Write the next few paragraphs of the blog post about giving advice, picking up right after its final sentence.

TEXT SECTION:

## BEGIN

On Giving Advice, One Approach

Last night, I read Ramblings of an Old Academic: Unconfident Advice for End-Times Academics by James Paul Gee. I wanted to archive it here as an example of one way to give advice. What do I think about Gee’s approach? I’m still not sure yet. I want to think about it some more. Something about it troubles me.

For now, I’ll stick to just offering up a quick summary of his essay. Here it is, in 3 parts.

Part One: Don’t ask him for advice.

Gee describes five different reasons why he’s the last person from whom you should get advice about being an academic. I especially like reason #4: he researches/writes about (too) many different things and likes now knowing (enough) more than being an Expert.

I wrote about these many different things because I always found it much easier to write about areas I did not yet know much about and much harder to say anything interesting or helpful when I knew lots about an area. So I just moved on.

I also enjoy writing about things that I don’t yet know that much about. It helps keep me interested and inspired. While I think that there are some not so healthy reasons why I eschew being an expert and resist doing work that isn’t fun and stimulating, I see my willingness to experiment with many different areas of study as one of my strengths (and as something that is necessary for a vigorous as opposed to rigorous education).

Part Two: The academic world HE inhabited no longer exists, Or maybe never did.

Gee tells a story about his lucky (privileged) experiences of becoming/being an academic. Then he describes how the academic world has dramatically changed as making money has become more important than producing knowledge.

None of this is to say that there wasn’t plenty of greed in the past, rather it is to say that we have now made greed a moral virtue and openly take pride in the fact that even in colleges and universities it is all about raising money.

Part Three: Some Advice to be taken with a massive grain of salt.

At the end of this essay, Gee offers 10 bits of advice. I especially appreciate #3:

Do not worry over much about protecting your ideas. Let them out in the world early and often so they can get tested and promiscuously mate with other people’s ideas. If someone steals one of your ideas and you were only going to have one good one anyway, then you would not have had a good career anyway—you have to have good ideas over the long haul.

 

About midway through the essay, Gee asks:

What do you think is worth doing for the one human life you are going to get?

I like this question. Gee poses it as the conclusion to a series of questions about whether or not you should be an academic. I see this question as bigger. There should’t be just one answer to it. It is not only about the one thing you choose to do for a job/career. And, we shouldn’t pose it to ourselves just once.

I imagine this question to be a form of guidance, that’s not advice but wisdom and an invitation to pay deep and sustained attention to what we do and why we do it.

Beside/s: Who is an Education For?

Lately, I’ve been thinking a lot about the question, What is an Education For? I was reminded by Joy Castro that another question must necessarily be placed beside it: Who is an Education For?

Is humanities education a human right? Thinking about class & social-justice implications of #highered admin decisions to reallocate funds in favor of more immediately, obviously practical majors, departments, & programs. You know the Ivies won’t be cutting the humanities. So whose kids will still get to engage with all the provocative ethical, aesthetic, & historical stuff in college? Who’ll miss out (@_JoyCastro)

## END

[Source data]
## BEGIN

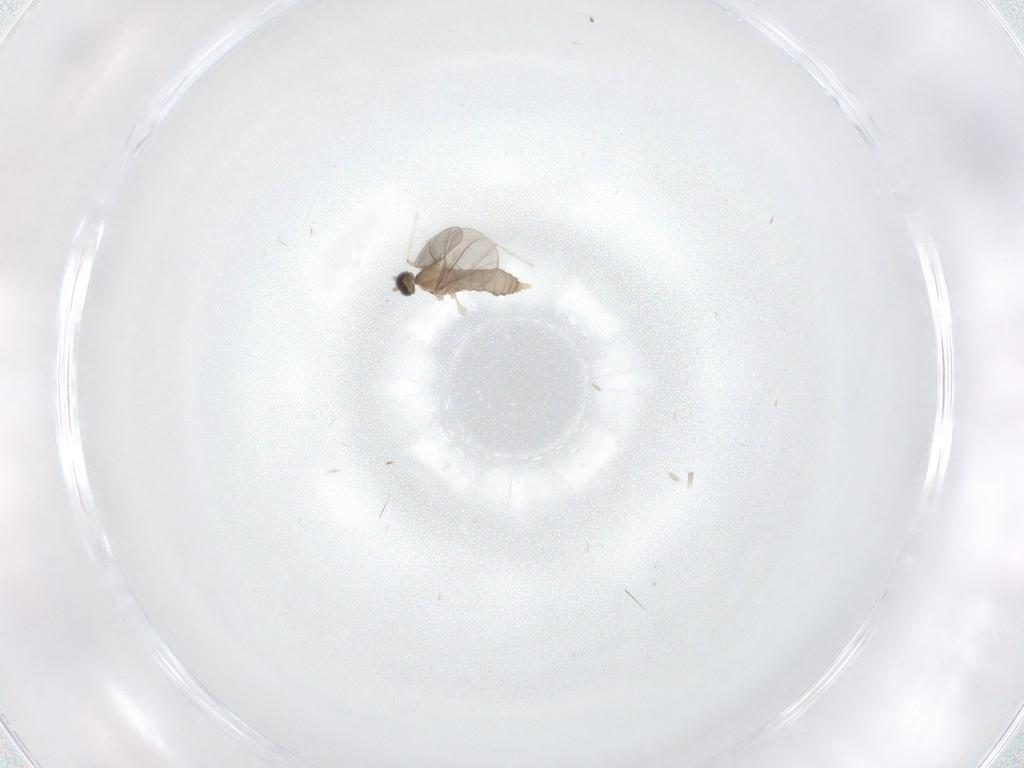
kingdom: Animalia
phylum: Arthropoda
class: Insecta
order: Diptera
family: Cecidomyiidae
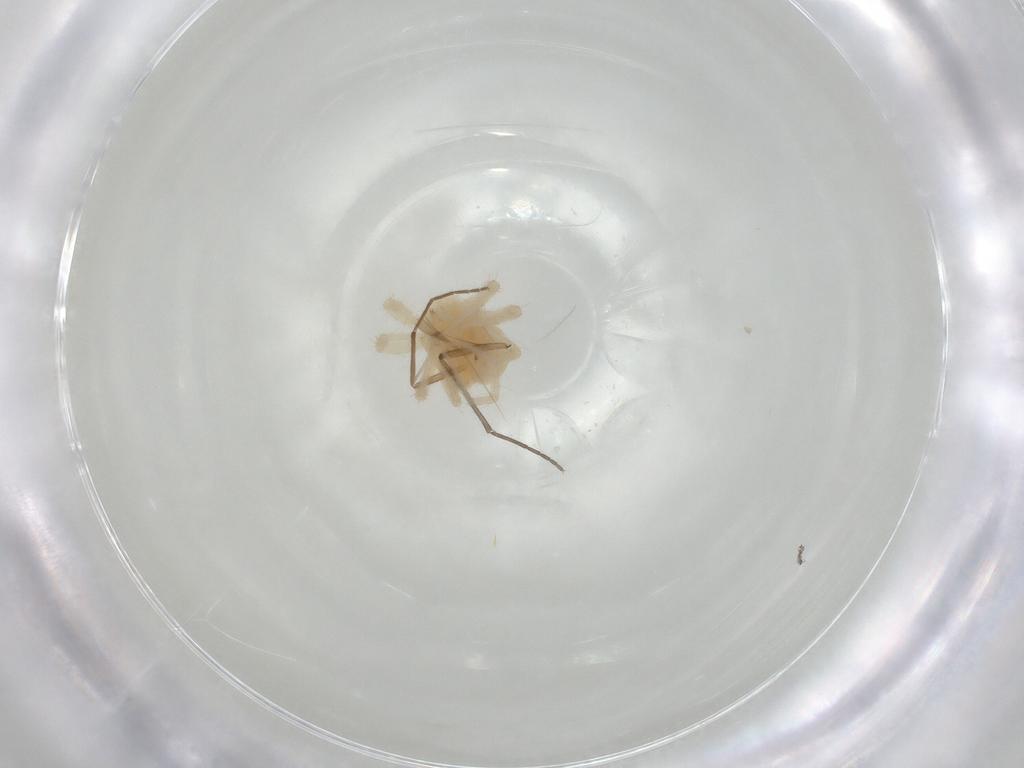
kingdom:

## END

THE RESULT:
My answer to the question, Who is (should) an Education (be) for? EVERYONE.

Troubling Discussions about Education

This morning, while scrolling through my twitter feed, I came across several articles lamenting the current state of education, including:

In my latest writing project, I want to include some context for my troubling (and troubled) feelings about education. These articles provide some useful information and ideas:

What is the value of a public university?:

The assumption now current, that the test of a university is its success in vaulting graduates into the upper tiers of wealth and status, obscures the fact that the United States is an enormous country, and that many of its best and brightest may prefer a modest life in Maine or South Dakota. Or in Iowa, as I find myself obliged to say from time to time. It obscures the fact that there is a vast educational culture in this country, unlike anything else in the world. It emerged from a glorious sense of the possible and explored and enhanced the possible through the spread of learning. If it seems to be failing now, that may be because we have forgotten what the university is for, why the libraries are built like cathedrals and surrounded by meadows and flowers. They are a tribute and an invitation to the young, who can and should make the world new, out of the unmapped and unbounded resource of their minds (Robinson, “Save our Public Universities).

What is a university for? A tribute to “a glorious sense of the possible” and an invitation to those “who can and should make the world new….”

How do we assess that value?
  • How many graduates have jobs?

“I’m looking at legislation right now – in fact, I just instructed my staff yesterday to go ahead and develop legislation – which would change the basic formula in how education money is given out to our universities and our community colleges,” McCrory told radio host Bill Bennett, who was education secretary under President Reagan. “It’s not based on butts in seats but on how many of those butts can get jobs” (Kiley, citing North Carolina Governor, Patrick McCrory

  • How much money do they earn?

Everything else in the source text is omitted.